Applying logistic regression and SVM#

In this chapter you will learn the basics of applying logistic regression and support vector machines (SVMs) to classification problems. You’ll use the scikit-learn library to fit classification models to real data.

scikit-learn refresher#

KNN classification#

In this exercise you’ll explore a subset of the Large Movie Review Dataset. The variables X_train, X_test, y_train, and y_test are already loaded into the environment. The X variables contain features based on the words in the movie reviews, and the y variables contain labels for whether the review sentiment is positive (+1) or negative (-1).

This course touches on a lot of concepts you may have forgotten, so if you ever need a quick refresher, download the scikit-learn Cheat Sheet and keep it handy!

  • Create a KNN model with default hyperparameters.
  • Fit the model.
  • Print out the prediction for the test example 0.
  • # edited/added
    import numpy as np
    from sklearn.datasets import load_svmlight_file
    X_train, y_train = load_svmlight_file('archive/Linear-Classifiers-in-Python/datasets/train_labeledBow.feat')
    X_test, y_test = load_svmlight_file('archive/Linear-Classifiers-in-Python/datasets/test_labeledBow.feat')
    X_train = X_train[11000:13000,:2500]
    y_train = y_train[11000:13000]
    y_train[y_train < 5] = -1.0
    y_train[y_train >= 5] = 1.0
    X_test = X_test[11000:13000,:2500]
    y_test = y_test[11000:13000]
    y_test[y_train < 5] = -1.0
    y_test[y_train >= 5] = 1.0
    
    from sklearn.neighbors import KNeighborsClassifier
    
    # Create and fit the model
    knn = KNeighborsClassifier()
    knn.fit(X_train, y_train)
    
    
    # Predict on the test features, print the results
    
    ## KNeighborsClassifier()
    
    pred = knn.predict(X_test)[0]
    print("Prediction for test example 0:", pred)
    
    ## Prediction for test example 0: 1.0
    

    Nice work!
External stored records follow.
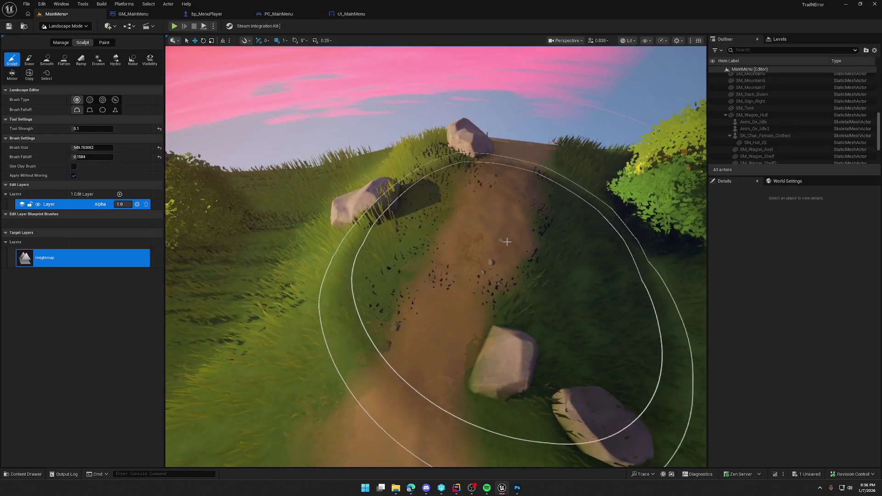
click(52, 27)
click(64, 38)
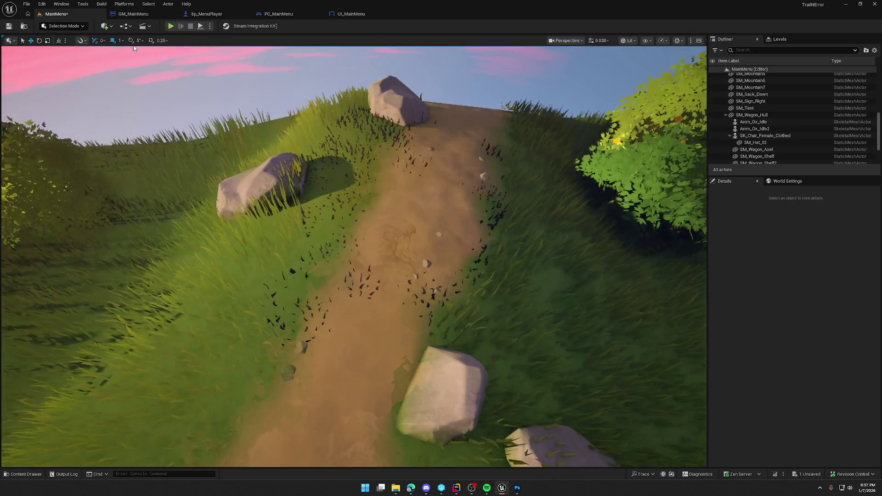
- Delete RuntimeVirtualTextureVolume2 and RuntimeVirtualTextureVolume3 from the level
key(alt+p)
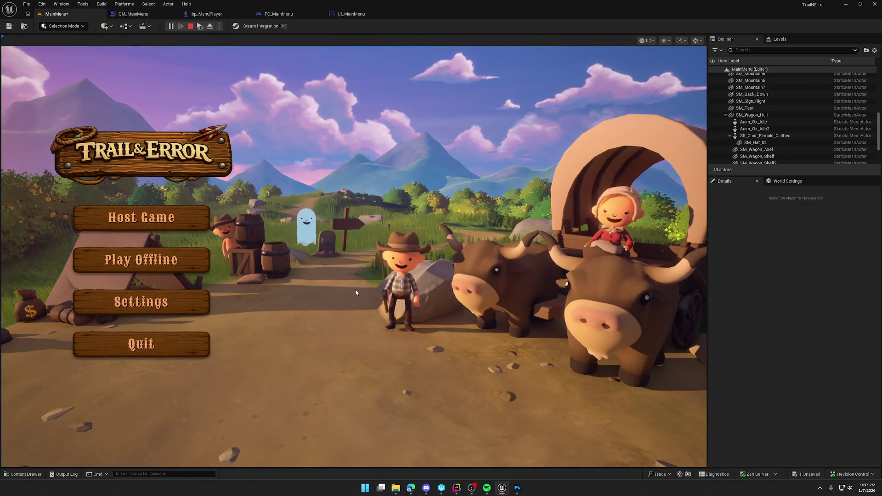
key(Escape)
scroll(788, 125, up, 8)
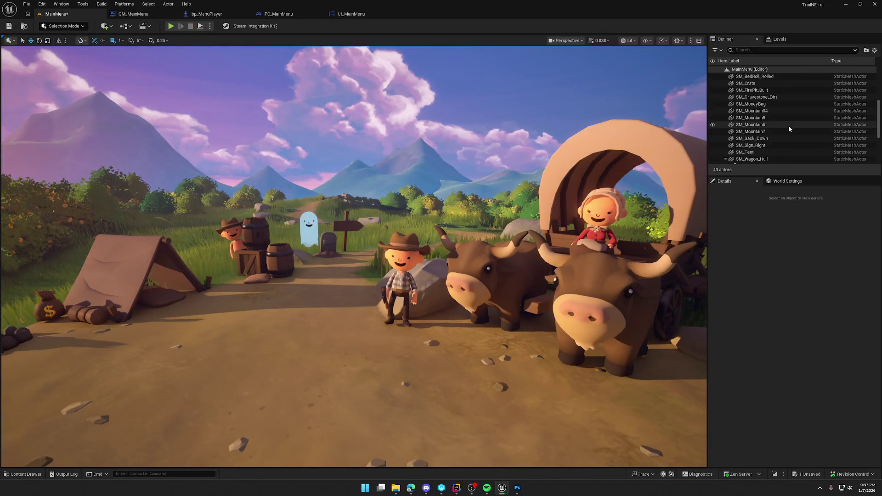
click(788, 111)
ctrl+click(788, 117)
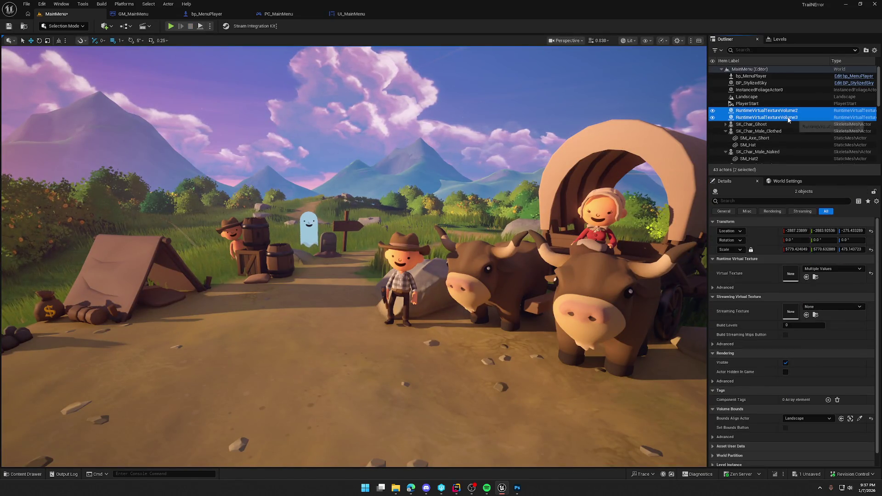
key(Delete)
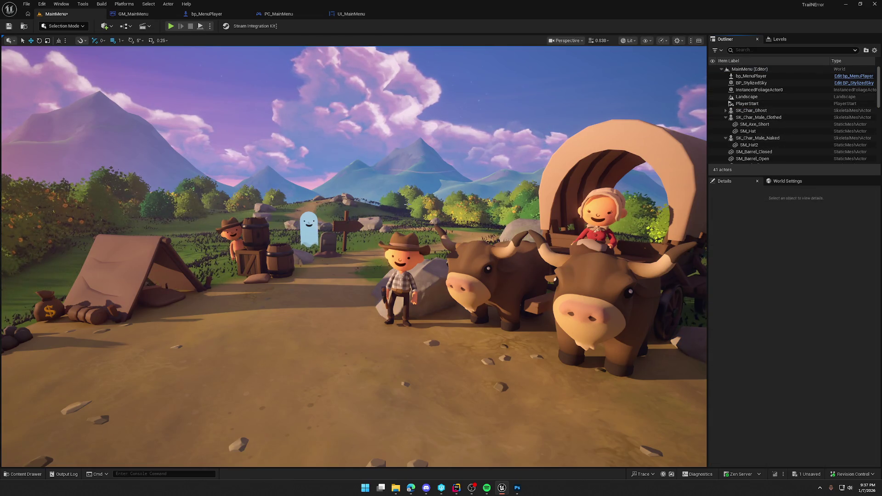
- Create new runtime virtual texture volumes for the Landscape and check them in a Play preview
click(746, 96)
scroll(795, 344, down, 5)
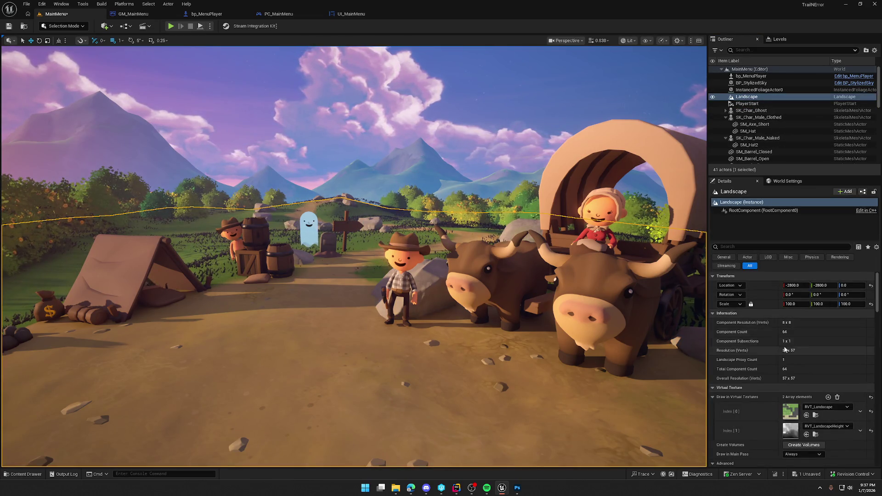
click(804, 390)
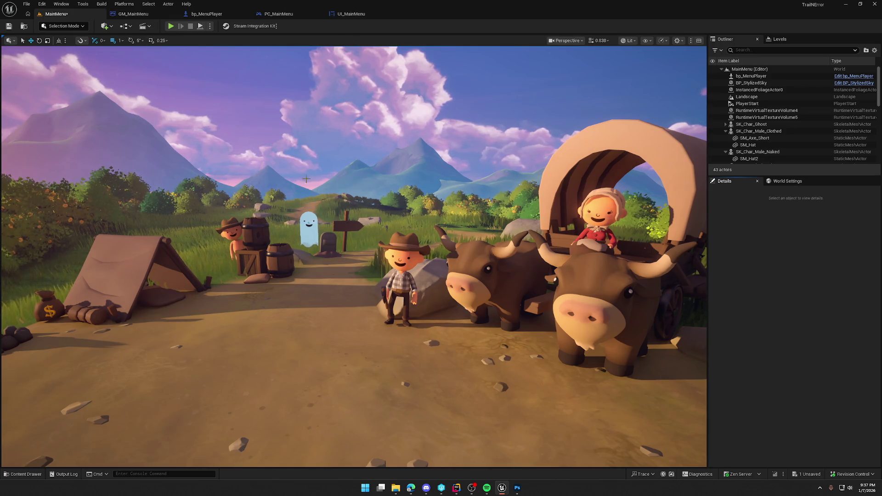
click(171, 27)
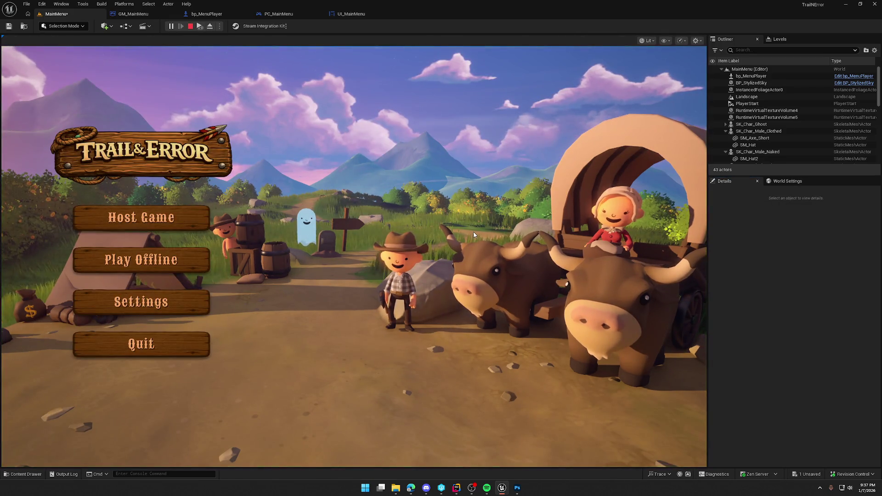
key(Escape)
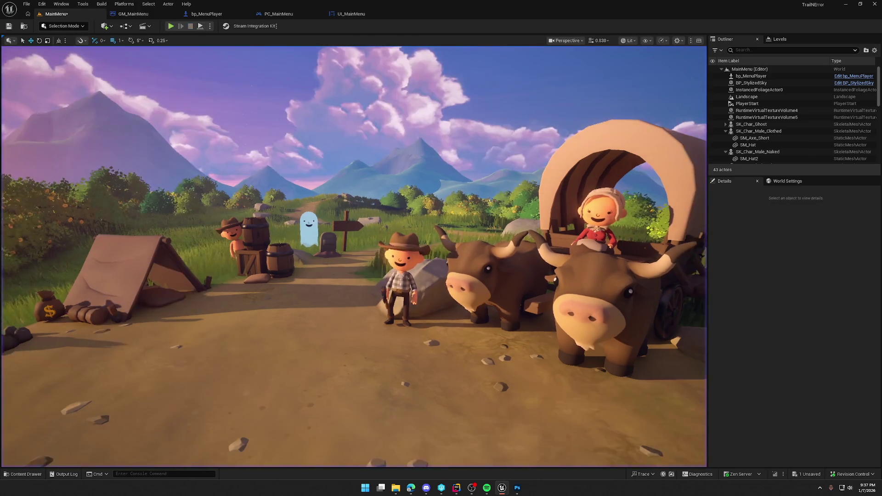
scroll(353, 257, up, 2)
key(w)
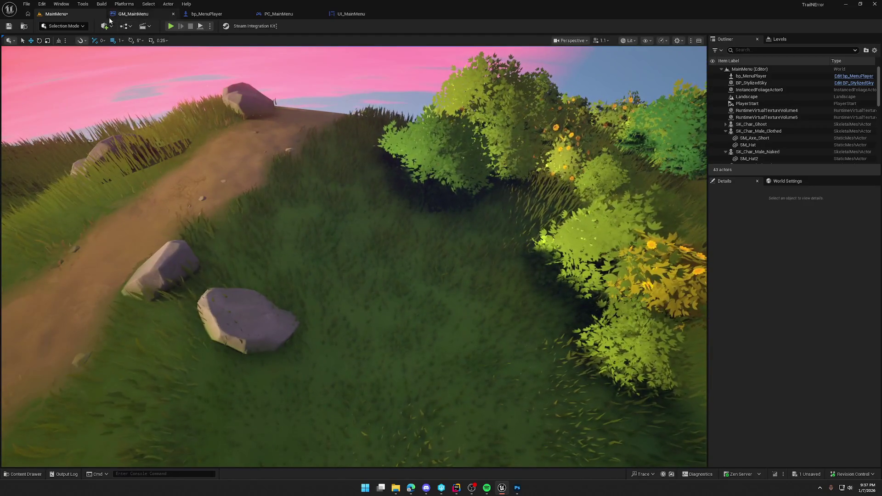
- Smooth more of the hillside beside the path with the Landscape Smooth tool
click(67, 27)
click(82, 45)
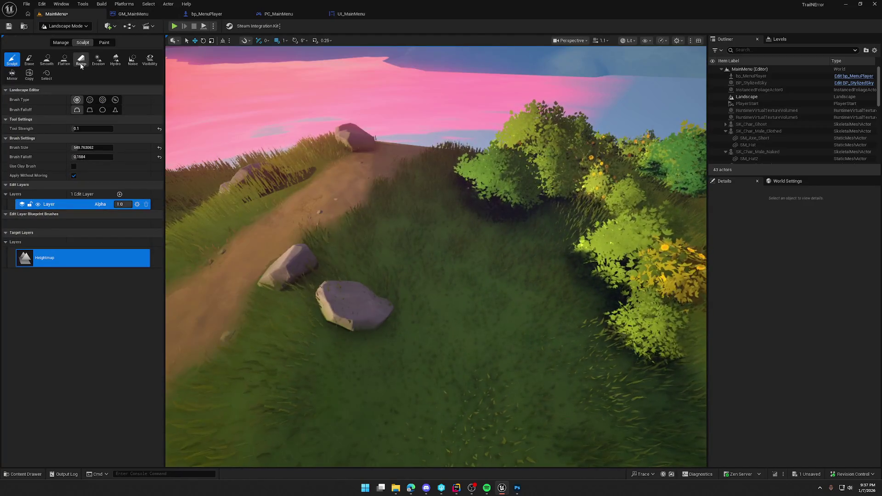
click(47, 60)
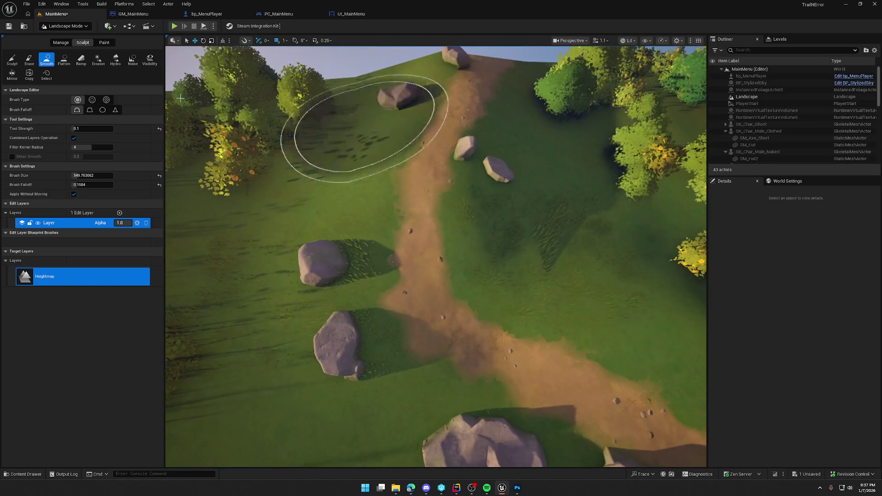
- Return to Selection Mode, save the level with Ctrl+S, and start a Play preview
click(72, 27)
click(60, 35)
key(ctrl+s)
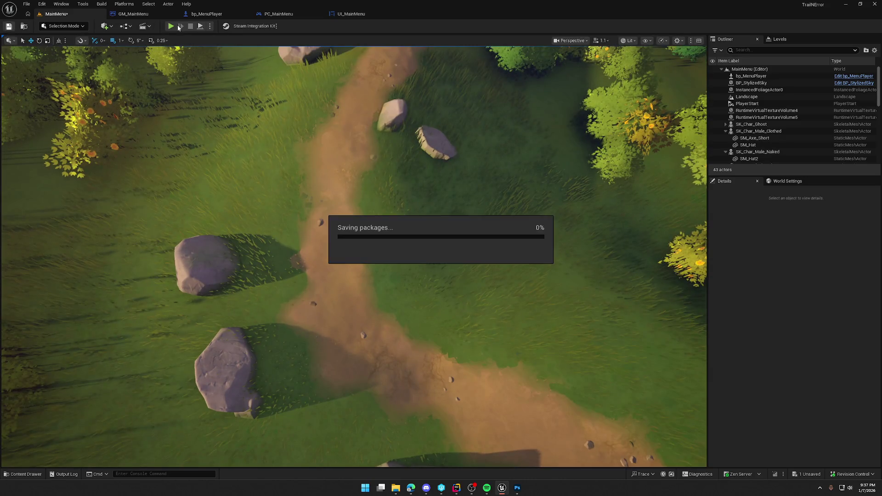
click(171, 27)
Looks like you remember how to use scikit-learn for supervised learning.

    Comparing models#

    Compare k nearest neighbors classifiers with k=1 and k=5 on the handwritten digits data set, which is already loaded into the variables X_train, y_train, X_test, and y_test. You can set k with the n_neighbors parameter when creating the KNeighborsClassifier object, which is also already imported into the environment.

    Which model has a higher test accuracy?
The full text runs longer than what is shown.